TIC organisations sit at the intersection of regulation, safety and market access: they audit facilities, review documentation and issue approvals that must be in place before products, infrastructure or facilities can operate. Increasing regulatory requirements and a shortage of qualified assessors have stretched those processes, leaving some medical devices waiting more than a year for certification in the EU.
If AI can reduce administrative workload and speed routine parts of reviews, it could cut time to market for regulated products and relieve pressure on notified bodies. For startups and larger manufacturers alike, shorter certification timelines can mean faster commercialisation and lower costs.
Seamflow’s platform applies machine learning to certification workflows to help TIC organisations organise documentation, coordinate reviews and manage auditor scheduling. The goal is to shift repetitive administrative work away from expert assessors so they can focus on substantive technical judgements. The company says this can materially reduce certification timelines; details on measured impact or independent validation were not disclosed in the announcement.
Early deployments began in the medical device sector, where documentation volumes and regulatory scrutiny are high. Seamflow has since expanded to address broader TIC operations, working with enterprise clients to deploy its platform across certification workflows at scale.
The seed round was co-led by venture firms Northzone and Initialized Capital.

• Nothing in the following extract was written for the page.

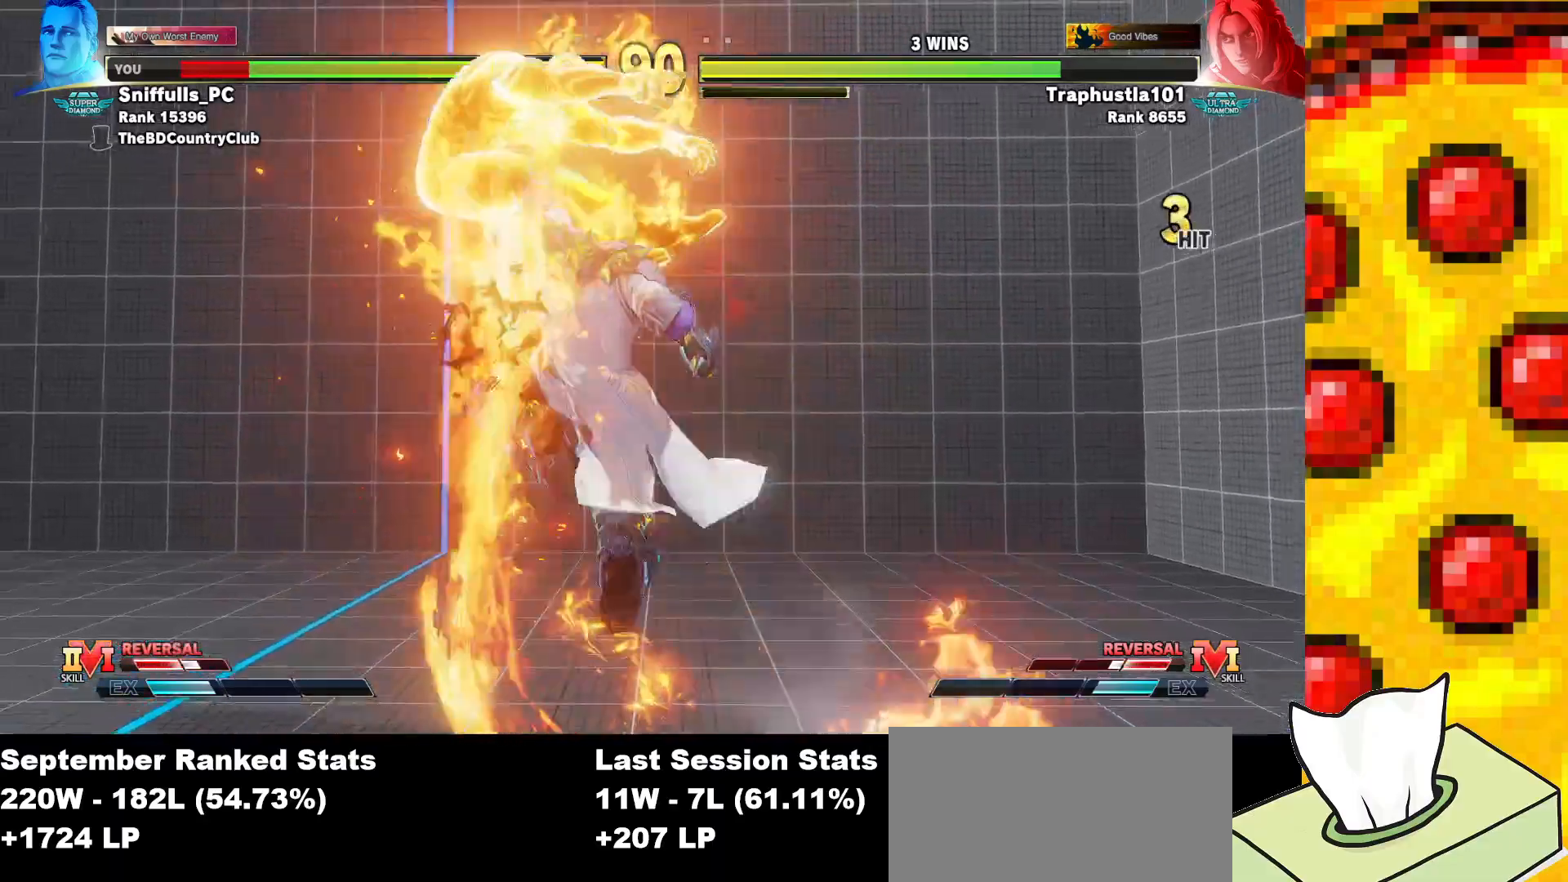
{"buttons": ["DPAD_DOWN", "DPAD_LEFT"], "events": []}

Participation came from Entrepreneur First and Nebular, plus angel investors including Charlie Songhurst and Mario Götze.
Northzone and Initialized are established venture backers in Europe and the US respectively. Entrepreneur First is a founder talent investor that often backs very early-stage teams. The investor group reflects a blend of institutional venture capital and strategic early-stage support aimed at scaling product and go-to-market efforts in regulated industries.
Investors cited the opportunity to apply AI to a large, fragmented industry where operational gains can translate into significant time and cost savings for certification workflows.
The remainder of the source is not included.